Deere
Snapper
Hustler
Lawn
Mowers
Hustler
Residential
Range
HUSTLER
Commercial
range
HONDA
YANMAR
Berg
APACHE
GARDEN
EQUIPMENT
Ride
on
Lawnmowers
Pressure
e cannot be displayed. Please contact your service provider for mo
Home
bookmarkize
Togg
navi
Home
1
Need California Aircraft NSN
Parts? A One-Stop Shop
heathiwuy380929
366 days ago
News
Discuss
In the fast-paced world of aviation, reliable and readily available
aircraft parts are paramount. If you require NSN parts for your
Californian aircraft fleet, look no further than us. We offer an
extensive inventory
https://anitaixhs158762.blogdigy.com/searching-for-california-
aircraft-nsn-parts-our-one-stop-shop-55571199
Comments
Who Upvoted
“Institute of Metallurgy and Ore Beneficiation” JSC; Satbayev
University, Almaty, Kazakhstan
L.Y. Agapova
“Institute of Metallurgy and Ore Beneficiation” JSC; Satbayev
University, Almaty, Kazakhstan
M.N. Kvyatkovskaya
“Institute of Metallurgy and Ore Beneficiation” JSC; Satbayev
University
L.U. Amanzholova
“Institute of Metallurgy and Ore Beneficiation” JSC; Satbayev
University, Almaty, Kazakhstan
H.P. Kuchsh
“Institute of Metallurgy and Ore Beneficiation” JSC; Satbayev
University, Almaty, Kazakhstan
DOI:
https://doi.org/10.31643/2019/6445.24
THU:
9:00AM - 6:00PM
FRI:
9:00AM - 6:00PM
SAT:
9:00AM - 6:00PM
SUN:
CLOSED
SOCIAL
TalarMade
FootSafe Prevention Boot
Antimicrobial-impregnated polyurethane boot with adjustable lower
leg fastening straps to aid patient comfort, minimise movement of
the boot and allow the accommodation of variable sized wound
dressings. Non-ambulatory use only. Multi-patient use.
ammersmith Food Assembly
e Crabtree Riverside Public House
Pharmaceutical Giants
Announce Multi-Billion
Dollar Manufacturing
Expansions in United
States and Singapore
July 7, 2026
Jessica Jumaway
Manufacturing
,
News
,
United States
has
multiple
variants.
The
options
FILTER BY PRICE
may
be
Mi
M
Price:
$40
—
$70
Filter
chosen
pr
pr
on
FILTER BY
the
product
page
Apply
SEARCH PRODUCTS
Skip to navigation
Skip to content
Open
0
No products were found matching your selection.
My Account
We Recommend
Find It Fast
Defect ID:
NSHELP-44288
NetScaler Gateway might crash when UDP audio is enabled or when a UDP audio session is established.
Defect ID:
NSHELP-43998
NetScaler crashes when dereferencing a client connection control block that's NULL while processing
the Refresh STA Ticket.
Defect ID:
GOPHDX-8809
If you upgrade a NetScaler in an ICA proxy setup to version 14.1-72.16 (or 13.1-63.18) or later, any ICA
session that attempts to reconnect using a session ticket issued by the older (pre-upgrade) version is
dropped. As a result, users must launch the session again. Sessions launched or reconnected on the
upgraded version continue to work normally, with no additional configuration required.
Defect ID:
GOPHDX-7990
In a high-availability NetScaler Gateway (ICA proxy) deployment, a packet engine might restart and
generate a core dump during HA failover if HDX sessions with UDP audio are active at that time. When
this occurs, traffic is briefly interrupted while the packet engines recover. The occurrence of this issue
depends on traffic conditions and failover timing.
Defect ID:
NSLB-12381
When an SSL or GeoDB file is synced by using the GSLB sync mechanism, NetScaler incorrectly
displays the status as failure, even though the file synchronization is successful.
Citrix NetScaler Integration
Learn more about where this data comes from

WRITTEN TASK: Using the data above, repeat exactly the lines that begin at the line with "H.P. Kuchsh" and end at the line with "If you upgrade", both ends included.

ANSWER TO THIS EXERCISE:
H.P. Kuchsh
“Institute of Metallurgy and Ore Beneficiation” JSC; Satbayev
University, Almaty, Kazakhstan
DOI:
https://doi.org/10.31643/2019/6445.24
THU:
9:00AM - 6:00PM
FRI:
9:00AM - 6:00PM
SAT:
9:00AM - 6:00PM
SUN:
CLOSED
SOCIAL
TalarMade
FootSafe Prevention Boot
Antimicrobial-impregnated polyurethane boot with adjustable lower
leg fastening straps to aid patient comfort, minimise movement of
the boot and allow the accommodation of variable sized wound
dressings. Non-ambulatory use only. Multi-patient use.
ammersmith Food Assembly
e Crabtree Riverside Public House
Pharmaceutical Giants
Announce Multi-Billion
Dollar Manufacturing
Expansions in United
States and Singapore
July 7, 2026
Jessica Jumaway
Manufacturing
,
News
,
United States
has
multiple
variants.
The
options
FILTER BY PRICE
may
be
Mi
M
Price:
$40
—
$70
Filter
chosen
pr
pr
on
FILTER BY
the
product
page
Apply
SEARCH PRODUCTS
Skip to navigation
Skip to content
Open
0
No products were found matching your selection.
My Account
We Recommend
Find It Fast
Defect ID:
NSHELP-44288
NetScaler Gateway might crash when UDP audio is enabled or when a UDP audio session is established.
Defect ID:
NSHELP-43998
NetScaler crashes when dereferencing a client connection control block that's NULL while processing
the Refresh STA Ticket.
Defect ID:
GOPHDX-8809
If you upgrade a NetScaler in an ICA proxy setup to version 14.1-72.16 (or 13.1-63.18) or later, any ICA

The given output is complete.